*SOURCE EXCERPT*
╭──

The Ten Best Weezer Songs of the Past Decade

Weezer is the Star Wars prequels of rock and roll: objects of loathing born from young love, recipients of vitriol presumed to be deserved and, beyond the affection of a few die hard nutcases, universal. This is hyperbolic, of course: a rock band “no one” likes can no more survive for decades than a movie series “everyone” hates can gross $300 million domestic every time out. But it’s inarguable that Weezer has, like the Star Wars prequels I so enjoy, disappointed a lot of people, and unlike Attack of the Clones, I would not give any of Weezer’s albums of the past decade three and a half stars out of four for the sheer enjoyability of the good stuff.

Also unlike Star Wars, which had three-year gaps (at least in terms of movies) for opinions to percolate (and, I think, sometimes nervously reverse themselves into scorn), Weezer has absorbed these negative reactions via not scarcity, but abundance. The band came back in 2001 after nearly five years of inactivity, and they haven’t been away for so long since. Though their 2005 nadir Make Believe was bookended by three-year breaks, they’ve also had major productivity spurts, most notably in the 2008-2010 period where they released three studio albums and one cast-off collection in less than four years.

Conventional wisdom says these records mostly just upped the ante on how bad Weezer could let down its dwindling fanbase, and true that none of these records or what I’d call “good,” though a few flirt with “pretty good” or “OK.” But as the band prepares to release its umpteenth for-real-this-time return to form, Everything Will Be Alright in the End (out tomorrow), it’s worth noting that the past decade of Weezer has not yielded nonstop dross. In fact, there are some pretty great Weezer songs adrift in the seas of mediocrity, waiting for attentive, non-angry listeners to rescue them. This is what I intend to do here. I’m limiting this to a list of the Ten Best Weezer Songs of the Past Decade and, as such, not including their post-comeback records, 2001’s Green Album or 2002’s Maladroit — because those albums are, as a whole, good. Not great like the first two, but good enough to listen to without much skipping – really, the best halves of Green and Maladroit could combine to form a record nearly as good as Blue or Pinkerton. And the songs that follow, well, they could probably form a record nearly as good as that one. Maybe some of the poptimism afforded derivative Top 40 songs might (in a Weezer-friendly rockist fashion) be applied to your old pals from ’94.

The Ten Best Weezer Songs of the Past Decade

10. “I’m Your Daddy”

╰──

[Stored entries]

╭──

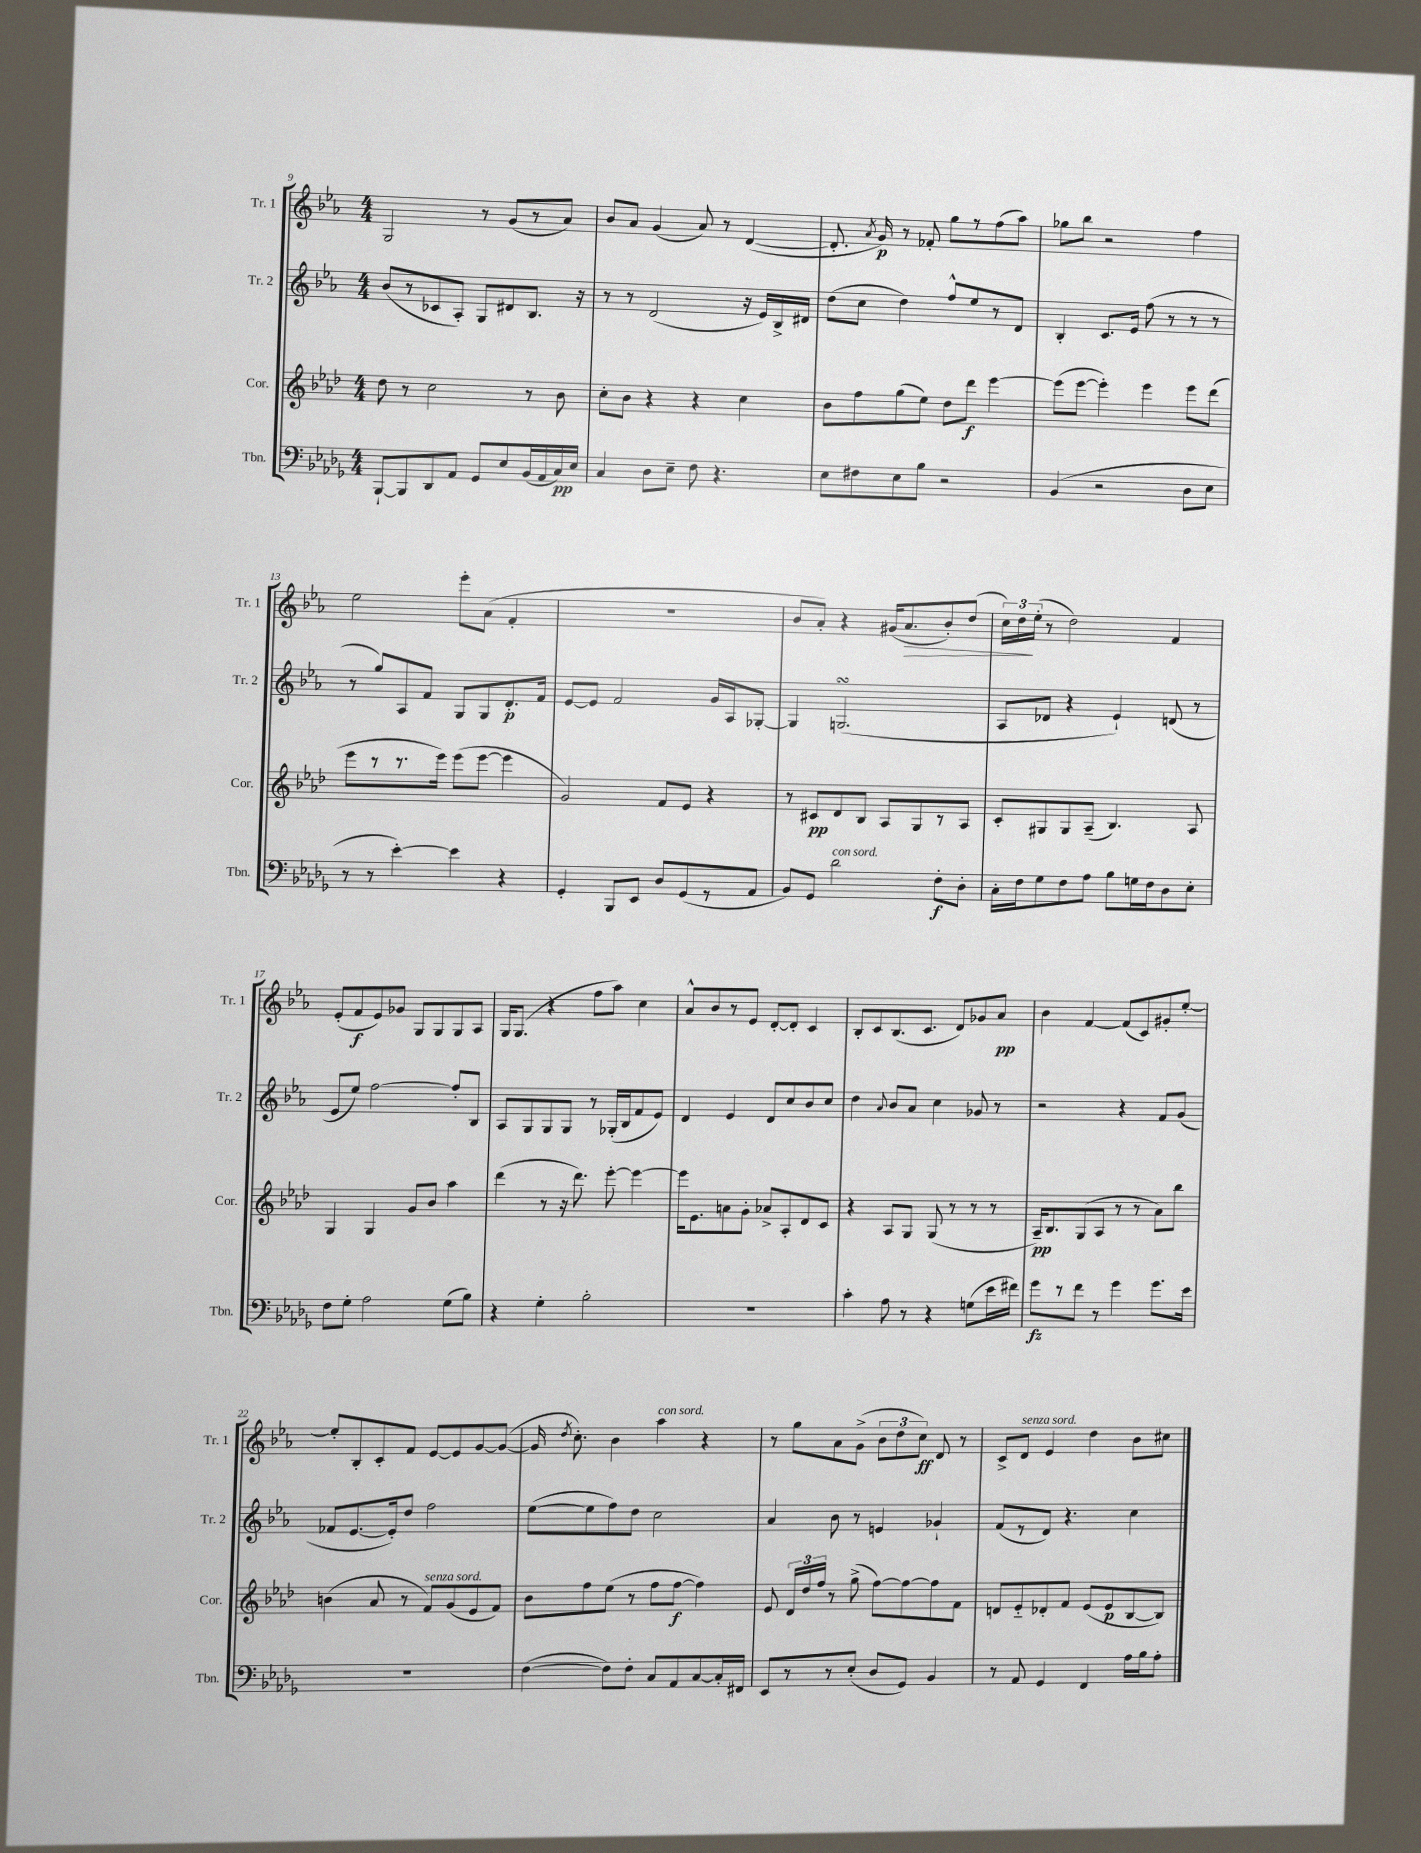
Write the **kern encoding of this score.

**kern	**kern	**kern	**kern
*staff4	*staff3	*staff2	*staff1
*clefF4	*clefG2	*clefG2	*clefG2
*k[b-e-a-d-g-]	*k[b-e-a-d-]	*k[b-e-a-]	*k[b-e-a-]
*M4/4	*M4/4	*M4/4	*M4/4
[8BBB-`	8dd-	(8b-	2G
8BBB-]	8r	8r	.
8DD-	2cc	8c-	.
8AA-	.	8A-')	.
8GG-	.	8G	8r
8E-	.	8d#	(8g
(16BB-	8r	8.B-	8r
16AA-	.	.	.
16C)	8b-	.	8a-)
16E-	.	16r	.
=	=	=	=
4C	8cc'	8r	8b-
.	8b-	8r	8a-
8D-	4r	(2d	(4g
8E-~	.	.	.
8F	4r	.	8a-)
4.r	.	.	8r
.	4cc	16r	([4d
.	.	16e-)	.
.	.	16B-^	.
.	.	16d#	.
=	=	=	=
8E-	8b-	(8dd	8.d']
8F#	8ff	8cc	.
.	.	.	8qa-
.	.	.	16g)
8E-	(8gg	4dd)	8r
8B-	8ee-)	.	8f-'
2r	8dd-	8ff^^	8gg
.	8ddd-	8ee-	8r
.	[4eee-	8r	(8ff
.	.	8d	8aa-)
=	=	=	=
(4BB-	(8eee-]	4B-'	8gg-
.	[8eee-	.	8bb-
2r	4eee-'])	8.c	2r
.	.	16e-	.
.	4eee-	(8ff	.
.	.	8r	.
8D-	8eee-	8r	4ff
8E-	(8ddd-	8r	.
=	=	=	=
8r	8eee-	8r	2ee-
8r	8r	8gg)	.
[4e-')	8.r	8A-	.
.	.	8f	.
.	16eee-)	.	.
4e-]	(8eee-	8G	8eee-'
.	[8eee-	8G	(8a-
4r	4eee-]	8.d'	4f'
.	.	16f	.
=	=	=	=
4GG-'	2g)	[8e-	1r
.	.	8e-]	.
8BBB-	.	2f	.
8EE-	.	.	.
8D-	8f	.	.
(8GG-	8e-	.	.
8r	4r	16g	.
.	.	16A-	.
8AA-	.	[8G-'	.
=	=	=	=
8BB-)	8r	4G-]	8b-
8GG-	8c#	.	8a-')
2d-	8d-	(2.G	4r
.	8B-	.	.
.	8A-	.	(16g#
.	.	.	8.a-
.	8G	.	.
8F'	8r	.	8b-')
8D-'	8A-	.	(8dd
=	=	=	=
16C'	8c'	8A-	24cc)
.	.	.	24dd
16F	.	.	.
.	.	.	(24ee-'
8G-	8G#	8d-	8r
8F	8G#	4r	2dd)
8A-	(8A-~	.	.
8B-	4.B-)	4e-`)	.
16G	.	.	.
16F	.	.	.
8D-	.	(8d	4f
8E-'	8A-	8r	.
=	=	=	=
8F	4G	8e-	(8e-'
8G-'	.	8ee-)	8f
2A-	4G	[2ff	8e-)
.	.	.	8g-
.	8g	.	8G
.	8b-	.	8G
(8G-	4aa-	8ff']	8G
8B-)	.	8B-	8A-
=	=	=	=
4r	(4ddd-	8A-	16G
.	.	.	(8.G
.	.	8G	.
4G-'	8r	8G	4r
.	16r	8G	.
.	8.ddd-)	.	.
2B-'	.	8r	8ff
.	[8eee-'	(16G-'	8aa-)
.	.	16B-	.
.	4eee-_	8f	4cc
.	.	8e-)	.
=	=	=	=
1r	16eee-]	4d	8a-^^
.	8.e-	.	.
.	.	.	8b-
.	8a	4e-	8r
.	8g'	.	8e-
.	8a-^	8d	[8d'
.	8A-'	8cc	8d']
.	8d-	8b-	4c
.	8c	8cc	.
=	=	=	=
4c'	4r	4dd	8B-'
.	.	.	8c
.	.	8qqa-	.
8A-	8A-	8b-	(8.B-
8r	8G	8a-	.
.	.	.	8.c
4r	(8G	4cc	.
.	8r	.	8d)
(8G	8r	8g-	8g-
16e-	8r	8r	8a-
16f#)	.	.	.
=	=	=	=
8g-	16A-~)	2r	4b-
.	8.B-	.	.
8r	.	.	.
8f	(8G	.	[4f
8r	8A-	.	.
4g-	8r	4r	(8f]
.	8r	.	8c)
8.g-	8a-)	8f	8g#'
.	8bb-	(8g	[8ee-'
16e-	.	.	.
=	=	=	=
1r	(4b	8f-	8ee-']
.	.	[8.e-	8B-'
.	8a-	.	8c'
.	.	16e-'])	.
.	8r	8dd	8f
.	8f)	2ff	[8e-
.	(8g	.	8e-]
.	8e-	.	[8g
.	8f)	.	(8g_
=	=	=	=
([4F	8b-	([8ee-	16g]
.	.	.	8qdd
.	.	.	8.cc')
.	8ff	8ee-]	.
8F])	(8ee-	8ff)	4b-
8F'	8r	8dd	.
8C	8ff	2cc	4aa-
8AA-	[8ff	.	.
[8C	4ff])	.	4r
16C']	.	.	.
16FF#	.	.	.
=	=	=	=
8EE-	8e-	4a-	8r
8r	24d-	.	8gg
.	24dd-	.	.
.	24ff	.	.
8r	8r	8b-	8a-
(8E-'	(8gg^	8r	(8g^
8D-	[8ff)	4e	12b-
.	.	.	12dd
8GG-)	8ff_	.	.
.	.	.	12cc)
4BB-	8ff]	4g-`	8d
.	8f	.	8r
=	=	=	=
8r	8d	(8f	8c^
8AA-	8e-'~	8r	8d
4GG-	8d-'	8d)	4e-
.	8f	4.r	.
4FF	(8e-	.	4dd
.	8e-	.	.
16A-	[8B-	4cc	8b-
16B-	.	.	.
8A-'	8B-])	.	8cc#
==	==	==	==
*-	*-	*-	*-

╰──

*TASKS TO CARRY OUT*
A - Rewrite the paragraph of the Weezer article beginning "Also unlike Star Wars" in a shorter form that keeps its main facts.
B - Reproduce the stretch of the Weezer article from "Also unlike Star" through "than four years." word for word.

*TASK ANSWERS*
A - The Star Wars prequels had three-year gaps between movies. Weezer, by contrast, absorbed negative reactions through abundance rather than scarcity. The band returned in 2001 after nearly five years of inactivity and has not been away that long since. Their 2005 low point, Make Believe, had three-year breaks on either side. They have also had major productivity spurts, most notably in 2008–2010, when they released three studio albums and one cast-off collection in less than four years.

B -
Also unlike Star Wars, which had three-year gaps (at least in terms of movies) for opinions to percolate (and, I think, sometimes nervously reverse themselves into scorn), Weezer has absorbed these negative reactions via not scarcity, but abundance. The band came back in 2001 after nearly five years of inactivity, and they haven’t been away for so long since. Though their 2005 nadir Make Believe was bookended by three-year breaks, they’ve also had major productivity spurts, most notably in the 2008-2010 period where they released three studio albums and one cast-off collection in less than four years.